To celebrate the 2025 edition of International Biodiversity Day and the importance of advancing action to tackle biodiversity loss, the key findings of two landmark scientific reports adopted and launched at the 11th Intergovernmental Platform on Biodiversity and Ecosystem Services (IPBES) Plenary in Windhoek, Namibia, in December 2024, will be presented to international Geneva.
The IPBES Thematic Assessment Report on the Interlinkages Among Biodiversity, Water, Food and Health – known as the Nexus Report – offers decision-makers around the world the most ambitious scientific assessment ever undertaken of these complex interconnections and explores more than five dozen specific response options to maximize co-benefits across five ‘nexus elements’: biodiversity, water, food, health and climate change. The report is the product of three years of work by 165 leading international experts from 57 countries from all regions of the world. It finds that existing actions to address these challenges fail to tackle the complexity of interlinked problems and result in inconsistent governance.
The IPBES Thematic Assessment Report on the Underlying Causes of Biodiversity Loss and the Determinants of Transformative Change and Options for Achieving the 2050 Vision for Biodiversity – also known as the Transformative Change Report – builds on the 2019 IPBES Global Assessment Report, which found that the only way to achieve global development goals is through transformative change, and on the 2022 IPBES Values Assessment Report. Prepared over three years by more than 100 leading experts from 42 countries from all regions of the world, the report explains what transformative change is, how it occurs, and how to accelerate it for a just and sustainable world.

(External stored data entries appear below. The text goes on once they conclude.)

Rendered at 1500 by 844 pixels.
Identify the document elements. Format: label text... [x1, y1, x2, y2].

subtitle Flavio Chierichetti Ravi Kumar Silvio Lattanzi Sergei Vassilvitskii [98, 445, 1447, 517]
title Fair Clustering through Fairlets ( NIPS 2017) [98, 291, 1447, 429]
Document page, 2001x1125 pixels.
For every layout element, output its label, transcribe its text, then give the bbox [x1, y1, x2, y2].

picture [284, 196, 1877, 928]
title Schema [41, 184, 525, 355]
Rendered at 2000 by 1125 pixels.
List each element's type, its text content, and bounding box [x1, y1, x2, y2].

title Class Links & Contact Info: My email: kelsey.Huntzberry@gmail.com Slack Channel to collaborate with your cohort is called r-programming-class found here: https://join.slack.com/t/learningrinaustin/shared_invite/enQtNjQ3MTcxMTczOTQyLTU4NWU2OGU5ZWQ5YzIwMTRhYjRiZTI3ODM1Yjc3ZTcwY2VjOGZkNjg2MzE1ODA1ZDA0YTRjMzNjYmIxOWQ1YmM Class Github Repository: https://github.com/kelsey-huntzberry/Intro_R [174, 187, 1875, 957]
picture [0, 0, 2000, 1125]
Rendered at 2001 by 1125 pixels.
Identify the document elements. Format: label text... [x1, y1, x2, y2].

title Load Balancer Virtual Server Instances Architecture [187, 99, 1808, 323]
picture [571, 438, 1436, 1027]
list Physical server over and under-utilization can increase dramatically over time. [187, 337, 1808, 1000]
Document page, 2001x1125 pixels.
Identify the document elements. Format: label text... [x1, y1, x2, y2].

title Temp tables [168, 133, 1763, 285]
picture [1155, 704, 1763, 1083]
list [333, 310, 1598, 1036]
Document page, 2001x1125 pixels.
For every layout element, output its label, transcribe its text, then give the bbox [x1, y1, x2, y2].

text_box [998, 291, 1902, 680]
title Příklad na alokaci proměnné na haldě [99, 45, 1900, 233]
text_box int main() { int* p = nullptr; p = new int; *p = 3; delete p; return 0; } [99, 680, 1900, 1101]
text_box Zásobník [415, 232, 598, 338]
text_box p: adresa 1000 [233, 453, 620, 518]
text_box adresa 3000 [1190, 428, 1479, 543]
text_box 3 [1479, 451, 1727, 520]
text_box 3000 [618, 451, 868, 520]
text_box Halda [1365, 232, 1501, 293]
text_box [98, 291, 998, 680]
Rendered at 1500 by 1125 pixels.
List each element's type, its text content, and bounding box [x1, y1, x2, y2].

Leading authors and experts from key Geneva-based UN institutions and processes invited to join the panel of this event will present the findings of the reports and reflect on how the multilateral system can meet the interconnected challenges that result from the accelerated speed and scale of environmental change and rising inequalities identifies in the assessments.
This event is taking place inside Palais des Nations. Attendance is free for all, but registration is required.